Deciding who should receive Christmas cards can be a difficult process. Should you send a card to a new business associate or the neighbor down the street, for instance? In general Christmas cards should be sent, first and foremost, to family and friends who celebrate Christmas. Friends who do not celebrate Christmas may not be overly appreciative of receiving Christmas cards.
One can certainly send more generic holiday cards to friends and business associates. Especially if sending a card to a relatively new acquaintance, it may be better to send a "Seasons Greetings" card, than an overtly religious card, so as not to offend new acquaintances who may practice a different religion.
There are numerous Christmas cards that avoid overt references to religion, and these may be a good choice for those with whom one has only a short acquaintance. As well, these types of Christmas cards are good choices with those one knows who are definitely not Christian and would not appreciate Christian sentiment. A Jewish or Islamic friend, for example, may not appreciate biblical references from the New Testament. Though, the Islamic friend is less likely to be offended, since Jesus is considered an important prophet in the Muslim religion.
When making a card list, it is a good idea to reference cards one has received in the past.
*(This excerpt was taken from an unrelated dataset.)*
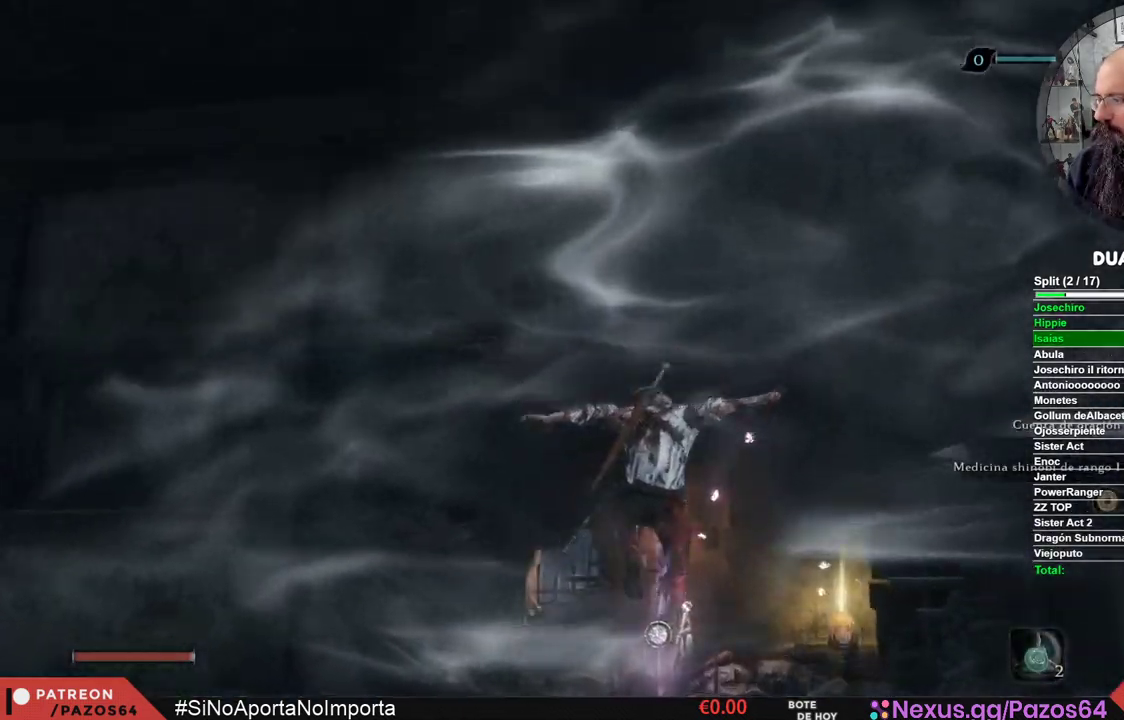
{"buttons": [], "left_stick": "center", "right_stick": "center", "events": []}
In fact, when taking down Christmas cards from the year before, note names and addresses of people who have sent one cards. This way, one can add them to the Christmas card list for the next year.
As well, if one receives a card early in the season from an unexpected source, consider adding that person to one’s list for the same year and quickly sending out a card. Most who send Christmas cards, generally expect to get a card in return. So it is considered polite to observe this custom.
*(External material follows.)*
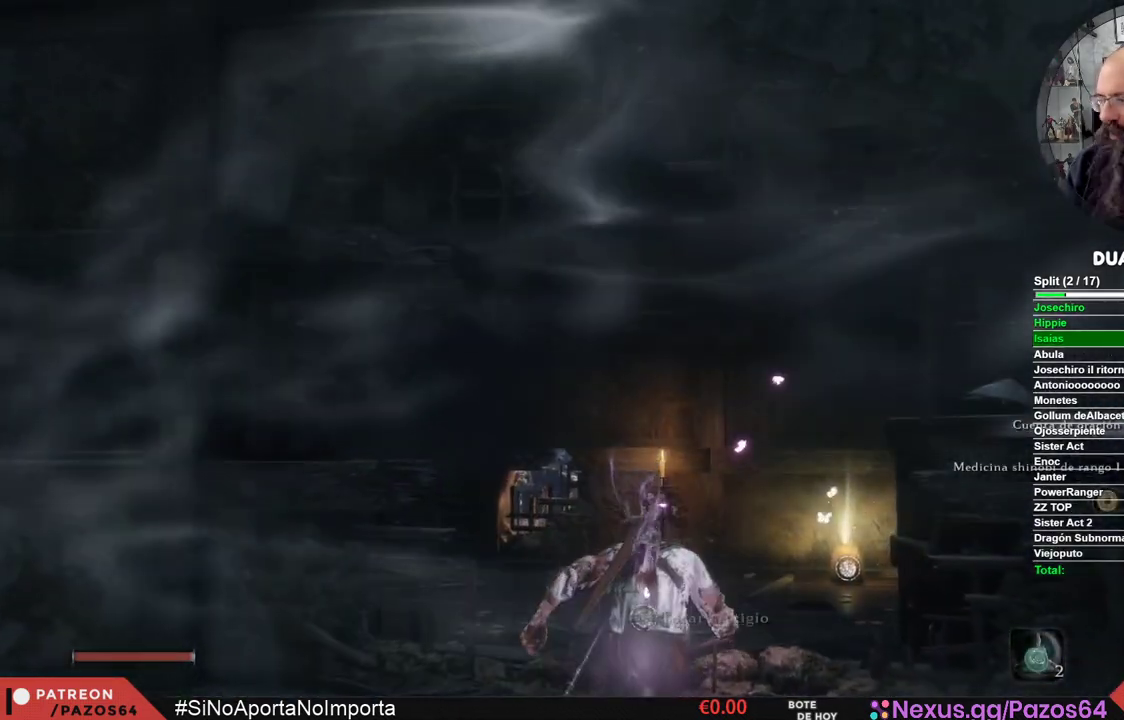
{"buttons": [], "left_stick": "center", "right_stick": "center", "events": []}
Many couples send out a holiday newsletter along with Christmas cards. This may be fine for close acquaintances and family, but should be omitted in cards to business associates and very new acquaintances. The holiday newsletter is a great way for friends and family to catch up on past major events of the year, but a business associate probably neither wishes to know, or cares that it took one’s wife 25 hours of labor to produce a new child.
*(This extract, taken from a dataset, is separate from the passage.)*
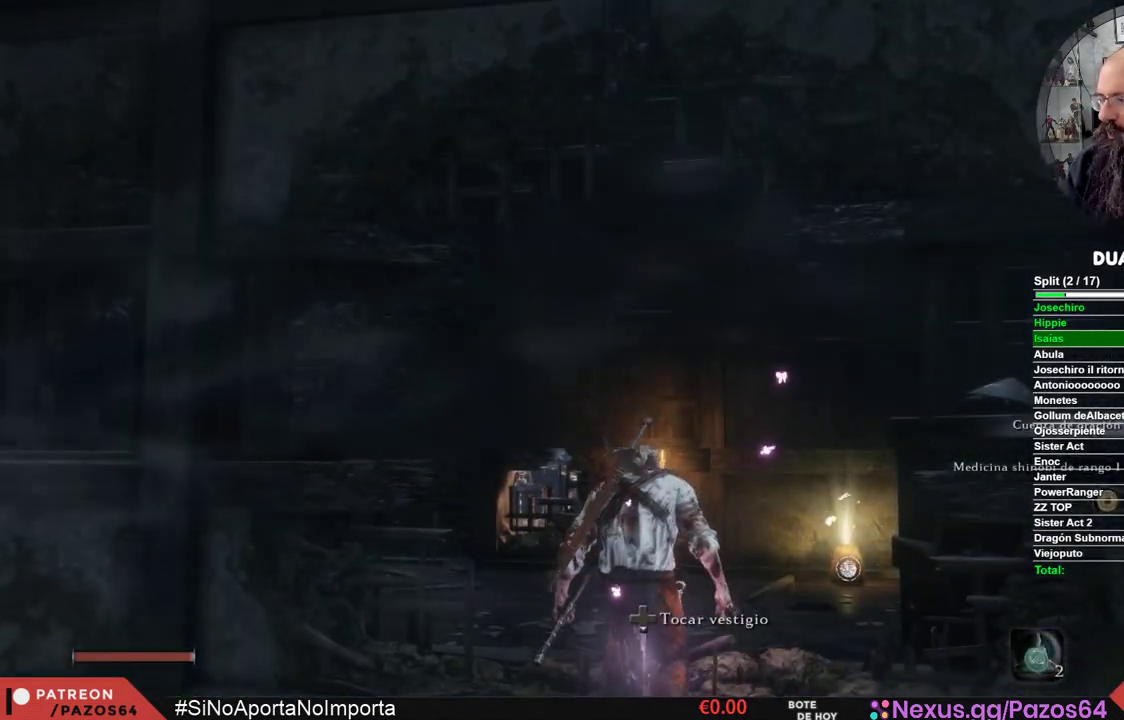
{"buttons": [], "left_stick": "up-right", "right_stick": "left", "events": [[317, "right_stick", "left"], [350, "left_stick", "up-right"]]}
Even a family member may not wish to know this, so keep such news breezy and not specifically detailed. A statement like “We were happy to welcome the birth of our new baby boy, Jeremy, on July 25th,” is considered more polite than a long account of a woman’s labor.
As well, many etiquette experts frown on including statements about multiple vacations or on acquiring luxury items that would demonstrate wealthy status, since not everyone is similarly circumstanced. A single important vacation might be mentioned. Consider “After many years of planning, we finally got to visit Rome,” rather than “We were able to visit Rome in June, and then spent three weeks in September touring the Wine Country in our new Mercedes Benz.”
Ultimately, the decision about who should receive Christmas cards rests with the individual. Some people send cards to large numbers of family and friends, and others save cards for a few friends or family members they won’t see during the Christmas season. It is polite to reciprocate other’s gestures of sending a card. As well, if one likes receiving Christmas cards, consider sending them. Those who do not send Christmas cards are likely to receive very few.